Tabloid Hiburan dan Akhir Sebuah Era

Suyanto Soemohardjo | 22 April 2019 | 12:30 WIB

TABLOIDBINTANG.COM - Setiap era akan melewati masa pasang surut sebelum benar-benar berakhir. End of an era. Media cetak yang pernah mengalami masa kejayaan, sekarang berada dalam senja kala. Raksasa media di masa lalu rontok satu per satu. Benarkah era media cetak sudah berakhir? 

Pada masanya tabloid hiburan seperti Bintang Indonesia punya peran penting, bahkan satu-satunya medium yang bisa menghubungkan praktisi industri hiburan, terutama artis, dengan penggemar. Generasi ‘70 sampai ‘90-an pasti pernah mengalami masa-masa menunggu media cetak langganan demi bisa membaca berita dan melihat foto artis idola. Ketika itu tak ada cara lain mendapatkan informasi artis idola selain dari media cetak. 

Masa itu media cetak kadang menyertakan alamat kontak artis. Penggemar pun bisa berkirim surat, dengan menyertakan amplop yang sudah ditempeli perangko balasan. Kalau beruntung, surat dibalas disertai foto si artis untuk disimpan di dompet atau dipajang di kamar. Semua itu hanya bisa dinikmati generasi masa itu. Generasi sekarang tak perlu berkirim surat kalau sekadar ingin memiliki foto artis. Tak juga perlu menunggu tabloid langganan datang untuk tahu gosip terbaru.

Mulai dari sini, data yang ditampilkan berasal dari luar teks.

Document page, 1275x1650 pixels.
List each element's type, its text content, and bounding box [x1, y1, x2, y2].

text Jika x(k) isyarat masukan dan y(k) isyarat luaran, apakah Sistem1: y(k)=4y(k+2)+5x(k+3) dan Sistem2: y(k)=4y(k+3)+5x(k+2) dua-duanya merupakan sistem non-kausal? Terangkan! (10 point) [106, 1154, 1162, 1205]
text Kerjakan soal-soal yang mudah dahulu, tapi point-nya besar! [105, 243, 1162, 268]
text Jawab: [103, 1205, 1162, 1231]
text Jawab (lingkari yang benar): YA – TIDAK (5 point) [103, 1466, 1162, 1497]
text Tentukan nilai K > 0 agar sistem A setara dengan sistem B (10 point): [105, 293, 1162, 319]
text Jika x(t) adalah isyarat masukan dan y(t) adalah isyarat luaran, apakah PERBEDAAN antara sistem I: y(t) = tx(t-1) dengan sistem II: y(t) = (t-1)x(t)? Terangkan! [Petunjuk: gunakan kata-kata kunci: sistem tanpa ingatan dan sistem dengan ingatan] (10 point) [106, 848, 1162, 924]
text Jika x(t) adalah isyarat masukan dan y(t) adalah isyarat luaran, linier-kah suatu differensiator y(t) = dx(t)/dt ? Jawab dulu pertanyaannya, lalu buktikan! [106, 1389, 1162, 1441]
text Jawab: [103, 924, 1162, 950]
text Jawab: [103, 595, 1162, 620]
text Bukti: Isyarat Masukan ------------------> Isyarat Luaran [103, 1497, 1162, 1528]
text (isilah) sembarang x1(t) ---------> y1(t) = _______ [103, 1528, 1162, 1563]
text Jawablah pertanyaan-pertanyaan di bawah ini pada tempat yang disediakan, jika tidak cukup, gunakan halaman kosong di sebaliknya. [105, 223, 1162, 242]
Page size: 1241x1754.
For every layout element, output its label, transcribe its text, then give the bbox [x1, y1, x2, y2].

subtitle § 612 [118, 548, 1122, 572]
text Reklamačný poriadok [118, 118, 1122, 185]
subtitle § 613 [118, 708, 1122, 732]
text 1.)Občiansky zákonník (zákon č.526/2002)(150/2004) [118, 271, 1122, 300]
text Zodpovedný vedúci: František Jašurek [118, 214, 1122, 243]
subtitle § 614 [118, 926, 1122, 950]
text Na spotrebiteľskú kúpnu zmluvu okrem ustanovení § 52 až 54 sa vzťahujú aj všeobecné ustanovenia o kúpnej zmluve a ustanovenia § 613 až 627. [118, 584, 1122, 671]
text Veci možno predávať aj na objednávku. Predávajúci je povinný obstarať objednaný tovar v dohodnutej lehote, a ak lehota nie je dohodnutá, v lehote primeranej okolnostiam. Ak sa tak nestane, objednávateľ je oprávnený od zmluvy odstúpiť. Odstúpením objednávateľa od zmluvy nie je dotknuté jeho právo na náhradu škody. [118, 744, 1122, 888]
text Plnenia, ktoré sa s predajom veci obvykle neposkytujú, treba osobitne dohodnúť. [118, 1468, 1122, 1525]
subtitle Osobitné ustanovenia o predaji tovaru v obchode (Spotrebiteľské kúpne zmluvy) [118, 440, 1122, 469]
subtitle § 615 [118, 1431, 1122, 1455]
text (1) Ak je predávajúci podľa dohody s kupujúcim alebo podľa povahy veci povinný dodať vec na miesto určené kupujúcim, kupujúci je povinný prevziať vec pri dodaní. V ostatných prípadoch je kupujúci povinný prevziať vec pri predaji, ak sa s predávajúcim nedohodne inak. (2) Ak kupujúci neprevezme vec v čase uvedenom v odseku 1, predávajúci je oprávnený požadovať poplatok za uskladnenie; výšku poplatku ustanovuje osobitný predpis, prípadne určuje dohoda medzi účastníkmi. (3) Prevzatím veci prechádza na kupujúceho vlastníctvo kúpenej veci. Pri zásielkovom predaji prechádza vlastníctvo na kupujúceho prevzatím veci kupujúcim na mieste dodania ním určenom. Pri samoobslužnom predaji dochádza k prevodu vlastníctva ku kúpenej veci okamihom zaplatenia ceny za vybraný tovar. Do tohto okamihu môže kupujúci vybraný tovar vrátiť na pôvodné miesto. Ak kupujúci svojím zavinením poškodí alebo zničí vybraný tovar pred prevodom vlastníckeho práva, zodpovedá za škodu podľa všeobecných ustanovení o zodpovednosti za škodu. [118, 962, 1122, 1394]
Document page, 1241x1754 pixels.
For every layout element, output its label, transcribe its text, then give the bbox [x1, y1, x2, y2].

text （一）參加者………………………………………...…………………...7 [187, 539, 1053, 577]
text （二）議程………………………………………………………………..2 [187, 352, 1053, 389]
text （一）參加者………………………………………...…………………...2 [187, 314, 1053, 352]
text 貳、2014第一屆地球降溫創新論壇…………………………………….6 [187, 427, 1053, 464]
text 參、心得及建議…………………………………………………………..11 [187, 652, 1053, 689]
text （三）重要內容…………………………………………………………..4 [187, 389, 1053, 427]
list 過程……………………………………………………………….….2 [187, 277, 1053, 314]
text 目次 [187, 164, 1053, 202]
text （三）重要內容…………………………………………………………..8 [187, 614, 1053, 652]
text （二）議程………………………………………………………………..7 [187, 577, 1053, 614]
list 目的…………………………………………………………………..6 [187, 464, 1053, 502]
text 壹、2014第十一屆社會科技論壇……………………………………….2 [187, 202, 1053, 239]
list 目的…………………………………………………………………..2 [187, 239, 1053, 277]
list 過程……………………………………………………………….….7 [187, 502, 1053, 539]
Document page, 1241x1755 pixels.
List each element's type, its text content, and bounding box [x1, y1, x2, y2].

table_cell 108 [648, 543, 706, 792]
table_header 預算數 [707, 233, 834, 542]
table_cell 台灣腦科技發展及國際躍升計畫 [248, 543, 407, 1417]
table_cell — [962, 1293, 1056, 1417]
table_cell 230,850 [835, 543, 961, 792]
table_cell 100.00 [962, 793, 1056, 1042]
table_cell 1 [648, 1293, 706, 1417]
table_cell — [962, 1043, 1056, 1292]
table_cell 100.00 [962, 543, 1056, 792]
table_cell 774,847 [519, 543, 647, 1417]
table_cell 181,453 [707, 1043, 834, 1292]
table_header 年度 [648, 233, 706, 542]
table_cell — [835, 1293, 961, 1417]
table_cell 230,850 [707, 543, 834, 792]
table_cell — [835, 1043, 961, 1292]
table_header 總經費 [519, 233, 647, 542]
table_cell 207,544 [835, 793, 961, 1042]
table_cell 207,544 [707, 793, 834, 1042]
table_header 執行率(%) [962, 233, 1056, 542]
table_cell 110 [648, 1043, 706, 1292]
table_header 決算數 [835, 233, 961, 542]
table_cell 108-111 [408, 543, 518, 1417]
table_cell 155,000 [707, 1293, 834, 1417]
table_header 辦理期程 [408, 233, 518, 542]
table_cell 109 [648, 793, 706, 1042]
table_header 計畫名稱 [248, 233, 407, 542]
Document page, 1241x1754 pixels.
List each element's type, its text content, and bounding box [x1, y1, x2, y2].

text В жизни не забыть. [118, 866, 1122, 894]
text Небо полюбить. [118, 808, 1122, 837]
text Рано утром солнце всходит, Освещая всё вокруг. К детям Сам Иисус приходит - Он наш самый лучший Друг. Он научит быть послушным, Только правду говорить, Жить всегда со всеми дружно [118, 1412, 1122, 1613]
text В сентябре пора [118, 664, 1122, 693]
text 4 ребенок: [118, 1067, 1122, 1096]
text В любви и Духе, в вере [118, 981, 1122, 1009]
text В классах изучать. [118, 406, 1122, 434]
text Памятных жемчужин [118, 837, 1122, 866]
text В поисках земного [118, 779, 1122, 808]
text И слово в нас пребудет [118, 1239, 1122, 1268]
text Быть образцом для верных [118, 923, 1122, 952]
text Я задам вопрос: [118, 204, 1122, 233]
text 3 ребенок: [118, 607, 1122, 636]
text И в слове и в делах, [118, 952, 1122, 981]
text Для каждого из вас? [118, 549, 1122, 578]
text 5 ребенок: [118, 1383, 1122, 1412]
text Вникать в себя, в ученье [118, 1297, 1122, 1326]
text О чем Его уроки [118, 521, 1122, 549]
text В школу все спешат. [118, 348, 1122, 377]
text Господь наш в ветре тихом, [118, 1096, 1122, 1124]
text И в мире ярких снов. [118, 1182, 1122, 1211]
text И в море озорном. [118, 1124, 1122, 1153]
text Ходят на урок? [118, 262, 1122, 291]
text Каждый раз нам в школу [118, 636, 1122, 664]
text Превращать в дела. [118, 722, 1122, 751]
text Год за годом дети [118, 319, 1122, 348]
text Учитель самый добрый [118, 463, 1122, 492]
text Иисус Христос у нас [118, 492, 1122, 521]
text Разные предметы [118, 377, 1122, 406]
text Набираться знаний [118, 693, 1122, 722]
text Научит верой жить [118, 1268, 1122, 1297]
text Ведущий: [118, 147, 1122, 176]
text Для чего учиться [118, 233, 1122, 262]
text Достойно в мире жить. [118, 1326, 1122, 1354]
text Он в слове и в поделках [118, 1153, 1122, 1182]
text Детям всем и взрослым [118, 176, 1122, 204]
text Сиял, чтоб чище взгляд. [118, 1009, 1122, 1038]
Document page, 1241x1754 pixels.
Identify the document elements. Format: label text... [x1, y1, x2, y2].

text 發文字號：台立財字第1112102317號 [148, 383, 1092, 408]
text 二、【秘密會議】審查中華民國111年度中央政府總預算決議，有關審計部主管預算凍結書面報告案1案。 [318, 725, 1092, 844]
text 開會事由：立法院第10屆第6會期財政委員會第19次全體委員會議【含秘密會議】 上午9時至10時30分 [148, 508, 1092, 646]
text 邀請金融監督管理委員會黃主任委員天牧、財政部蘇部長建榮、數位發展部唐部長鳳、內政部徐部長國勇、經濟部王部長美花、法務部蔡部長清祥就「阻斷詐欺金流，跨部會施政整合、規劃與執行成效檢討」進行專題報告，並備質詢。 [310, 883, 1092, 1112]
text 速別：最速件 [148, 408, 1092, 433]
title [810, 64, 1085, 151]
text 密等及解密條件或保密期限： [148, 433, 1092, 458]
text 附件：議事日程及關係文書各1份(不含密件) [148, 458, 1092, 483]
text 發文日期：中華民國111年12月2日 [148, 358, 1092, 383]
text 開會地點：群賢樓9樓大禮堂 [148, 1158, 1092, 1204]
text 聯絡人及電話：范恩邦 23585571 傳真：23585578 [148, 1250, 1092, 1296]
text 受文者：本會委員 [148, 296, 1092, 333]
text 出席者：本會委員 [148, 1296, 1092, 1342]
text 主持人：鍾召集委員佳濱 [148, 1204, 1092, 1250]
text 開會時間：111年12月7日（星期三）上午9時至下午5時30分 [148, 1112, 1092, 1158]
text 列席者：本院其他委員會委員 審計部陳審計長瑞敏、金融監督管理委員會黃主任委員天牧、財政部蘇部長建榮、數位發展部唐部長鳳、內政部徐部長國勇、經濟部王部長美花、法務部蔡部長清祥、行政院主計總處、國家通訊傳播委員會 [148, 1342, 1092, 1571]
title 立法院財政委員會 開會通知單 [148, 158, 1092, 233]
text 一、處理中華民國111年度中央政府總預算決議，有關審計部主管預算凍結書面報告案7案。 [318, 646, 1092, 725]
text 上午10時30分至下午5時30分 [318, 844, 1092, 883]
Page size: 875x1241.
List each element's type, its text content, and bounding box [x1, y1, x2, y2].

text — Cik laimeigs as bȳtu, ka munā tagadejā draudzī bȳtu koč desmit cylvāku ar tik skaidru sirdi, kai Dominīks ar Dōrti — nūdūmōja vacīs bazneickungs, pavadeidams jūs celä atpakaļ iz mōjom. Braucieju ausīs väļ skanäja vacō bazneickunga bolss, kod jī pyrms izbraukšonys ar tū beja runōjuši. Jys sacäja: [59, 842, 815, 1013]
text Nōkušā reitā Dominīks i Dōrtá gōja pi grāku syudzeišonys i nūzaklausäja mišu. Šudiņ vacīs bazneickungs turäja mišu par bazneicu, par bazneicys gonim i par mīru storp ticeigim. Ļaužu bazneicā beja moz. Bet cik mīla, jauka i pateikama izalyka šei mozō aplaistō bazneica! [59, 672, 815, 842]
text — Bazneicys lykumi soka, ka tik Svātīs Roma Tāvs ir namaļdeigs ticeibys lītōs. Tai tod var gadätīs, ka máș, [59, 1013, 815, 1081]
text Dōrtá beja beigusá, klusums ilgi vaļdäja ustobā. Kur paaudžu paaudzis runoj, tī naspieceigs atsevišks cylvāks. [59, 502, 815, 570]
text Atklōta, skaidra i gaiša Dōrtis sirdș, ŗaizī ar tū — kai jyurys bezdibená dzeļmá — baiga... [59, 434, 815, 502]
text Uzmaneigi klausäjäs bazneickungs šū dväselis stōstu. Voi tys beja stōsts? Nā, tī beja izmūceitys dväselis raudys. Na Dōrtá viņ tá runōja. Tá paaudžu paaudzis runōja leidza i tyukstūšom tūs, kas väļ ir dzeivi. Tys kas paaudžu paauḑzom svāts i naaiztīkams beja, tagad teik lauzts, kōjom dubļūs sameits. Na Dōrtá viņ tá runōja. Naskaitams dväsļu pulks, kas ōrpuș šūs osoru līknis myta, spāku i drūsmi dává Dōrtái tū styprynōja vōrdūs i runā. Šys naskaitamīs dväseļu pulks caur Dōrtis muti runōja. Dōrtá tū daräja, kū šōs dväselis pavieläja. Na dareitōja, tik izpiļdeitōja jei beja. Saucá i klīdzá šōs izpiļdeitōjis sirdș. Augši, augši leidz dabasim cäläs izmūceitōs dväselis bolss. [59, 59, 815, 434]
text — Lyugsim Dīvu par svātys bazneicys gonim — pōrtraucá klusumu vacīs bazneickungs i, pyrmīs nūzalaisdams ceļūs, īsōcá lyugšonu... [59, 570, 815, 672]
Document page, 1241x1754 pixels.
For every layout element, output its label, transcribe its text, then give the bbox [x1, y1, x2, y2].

Era media cetak hiburan menjadi satu-satunya media yang bisa menghubungkan artis dan penggemar sudah lama berakhir. Sekarang penggemar dan artis punya banyak cara yang bisa dipakai untuk berinteraksi, secarang langsung, dan bukan lagi satu arah. Sumber yang bisa diakses penggemar juga makin banyak, beragam, mudah, dan gratis, tak perlu membeli seperti media cetak.

Setiap kali ada teknologi baru yang menawarkan cara baru, yang lebih mudah, praktis dan efesien, cara lama akan ditinggalkan. Ini keniscayaan. Kereta kuda digantingkan mobil, pager digantikan ponsel, dan seterusnya. Hanya dengan membuka ponsel, kapan pun di mana pun, segala macam berita dan gosip bisa didapatkan dengan gratis, lalu kenapa orang membeli tabloid hiburan yang terbit secara berkala? 

Saat kecemasan soal migrasi pembaca ke media daring mulai terjadi, banyak pakar yang mencoba membuat rumusan baru agar media cetak tetap relevan dengan zamannya. Tapi sejauh ini, tak hanya di Indonesia tapi dunia, belum ditemukan formula baru yang manjur menjaga eksistensi media cetak. 

Kadang tak selalu teknologi baru melenyapkan teknologi lama. Saat TV ditemukan dan hampir setiap rumah punya TV, banyak yang meramal radio akan mati. Sekarang memang tak banyak rumah memiliki radio, tapi mendengarkan radio bukan lagi aktivitas yang dilakukan di rumah, melainkan di mobil. Kini tak ada mobil yang tak dilengkapi radio. Radio salah satu contoh kisah kesintasan yang inspiratif. Radio mengisi celah sebagai sumber informasi dan hiburan yang tak bisa dilakukan TV. Bahkan di era digital radio tak kehilangan eksistensi.

Dalam pengertian perpindahan pembaca, kini media cetak sudah digantikan media daring. Tanpa pembaca tak ada media cetak yang bisa sintas. Namun benarkah media daring masa depan bagi perusahaan media? Masih harus dibuktikan. Mungkin masih menunggu sampai terjadi titik keseimbangan. Sementara ini pindah ke versi daring satu-satunya alternatif yang tersedia bagi pengelola media cetak.

Akankah Tabloid Bintang Indonesia dan media cetak lain akan menemukan momentum seperti radio? Atau bernasib seperti kereta kuda, tak benar-benar lenyap tapi berubah fungsi bukan lagi sarana tranportasi? Ataukah end of the print media era sudah menjadi kenyataan yang tak bisa lagi dihindari? Saat perubahan terjadi, itulah saatnya menyesuaikan diri. Dan, jika perubahan yang terjadi drastis dan selamanya, walau menyakitkan, pilihan tetap harus dibuat. Apa pun yang terjadi, dalam bisnis dan dunia sekitar kita, kita tetap punya pilihan juga harapan. Salam.